=== Section Start ===

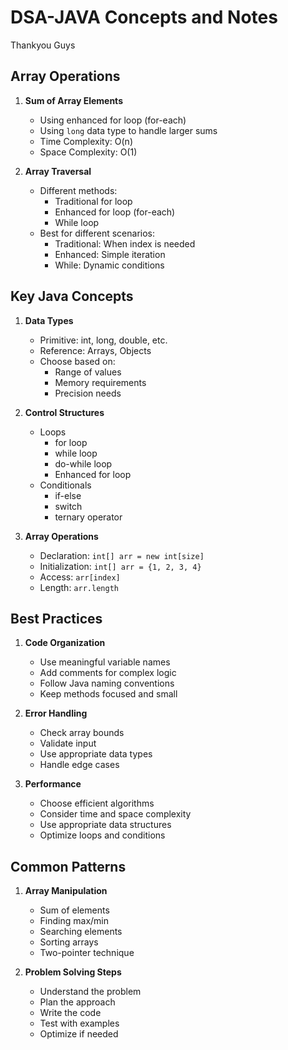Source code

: # DSA-JAVA Concepts and Notes
Thankyou Guys
## Array Operations
1. **Sum of Array Elements**
   - Using enhanced for loop (for-each)
   - Using `long` data type to handle larger sums
   - Time Complexity: O(n)
   - Space Complexity: O(1)

2. **Array Traversal**
   - Different methods:
     - Traditional for loop
     - Enhanced for loop (for-each)
     - While loop
   - Best for different scenarios:
     - Traditional: When index is needed
     - Enhanced: Simple iteration
     - While: Dynamic conditions

## Key Java Concepts
1. **Data Types**
   - Primitive: int, long, double, etc.
   - Reference: Arrays, Objects
   - Choose based on:
     - Range of values
     - Memory requirements
     - Precision needs

2. **Control Structures**
   - Loops
     - for loop
     - while loop
     - do-while loop
     - Enhanced for loop
   - Conditionals
     - if-else
     - switch
     - ternary operator

3. **Array Operations**
   - Declaration: `int[] arr = new int[size]`
   - Initialization: `int[] arr = {1, 2, 3, 4}`
   - Access: `arr[index]`
   - Length: `arr.length`

## Best Practices
1. **Code Organization**
   - Use meaningful variable names
   - Add comments for complex logic
   - Follow Java naming conventions
   - Keep methods focused and small

2. **Error Handling**
   - Check array bounds
   - Validate input
   - Use appropriate data types
   - Handle edge cases

3. **Performance**
   - Choose efficient algorithms
   - Consider time and space complexity
   - Use appropriate data structures
   - Optimize loops and conditions

## Common Patterns
1. **Array Manipulation**
   - Sum of elements
   - Finding max/min
   - Searching elements
   - Sorting arrays
   - Two-pointer technique

2. **Problem Solving Steps**
   - Understand the problem
   - Plan the approach
   - Write the code
   - Test with examples
   - Optimize if needed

=== Section End ===

PROMPT:
Please put each non-blank line of the data above into a Markdown table with two columns, Row for a running row number and Line for the text. Leave the pictures out of the answer.

ANSWER TO THE EXERCISE:
| Row | Line |
|---|---|
| 1 | Source code |
| 2 | : # DSA-JAVA Concepts and Notes |
| 3 | Thankyou Guys |
| 4 | ## Array Operations |
| 5 | 1. **Sum of Array Elements** |
| 6 |    - Using enhanced for loop (for-each) |
| 7 |    - Using `long` data type to handle larger sums |
| 8 |    - Time Complexity: O(n) |
| 9 |    - Space Complexity: O(1) |
| 10 | 2. **Array Traversal** |
| 11 |    - Different methods: |
| 12 |      - Traditional for loop |
| 13 |      - Enhanced for loop (for-each) |
| 14 |      - While loop |
| 15 |    - Best for different scenarios: |
| 16 |      - Traditional: When index is needed |
| 17 |      - Enhanced: Simple iteration |
| 18 |      - While: Dynamic conditions |
| 19 | ## Key Java Concepts |
| 20 | 1. **Data Types** |
| 21 |    - Primitive: int, long, double, etc. |
| 22 |    - Reference: Arrays, Objects |
| 23 |    - Choose based on: |
| 24 |      - Range of values |
| 25 |      - Memory requirements |
| 26 |      - Precision needs |
| 27 | 2. **Control Structures** |
| 28 |    - Loops |
| 29 |      - for loop |
| 30 |      - while loop |
| 31 |      - do-while loop |
| 32 |      - Enhanced for loop |
| 33 |    - Conditionals |
| 34 |      - if-else |
| 35 |      - switch |
| 36 |      - ternary operator |
| 37 | 3. **Array Operations** |
| 38 |    - Declaration: `int[] arr = new int[size]` |
| 39 |    - Initialization: `int[] arr = {1, 2, 3, 4}` |
| 40 |    - Access: `arr[index]` |
| 41 |    - Length: `arr.length` |
| 42 | ## Best Practices |
| 43 | 1. **Code Organization** |
| 44 |    - Use meaningful variable names |
| 45 |    - Add comments for complex logic |
| 46 |    - Follow Java naming conventions |
| 47 |    - Keep methods focused and small |
| 48 | 2. **Error Handling** |
| 49 |    - Check array bounds |
| 50 |    - Validate input |
| 51 |    - Use appropriate data types |
| 52 |    - Handle edge cases |
| 53 | 3. **Performance** |
| 54 |    - Choose efficient algorithms |
| 55 |    - Consider time and space complexity |
| 56 |    - Use appropriate data structures |
| 57 |    - Optimize loops and conditions |
| 58 | ## Common Patterns |
| 59 | 1. **Array Manipulation** |
| 60 |    - Sum of elements |
| 61 |    - Finding max/min |
| 62 |    - Searching elements |
| 63 |    - Sorting arrays |
| 64 |    - Two-pointer technique |
| 65 | 2. **Problem Solving Steps** |
| 66 |    - Understand the problem |
| 67 |    - Plan the approach |
| 68 |    - Write the code |
| 69 |    - Test with examples |
| 70 |    - Optimize if needed |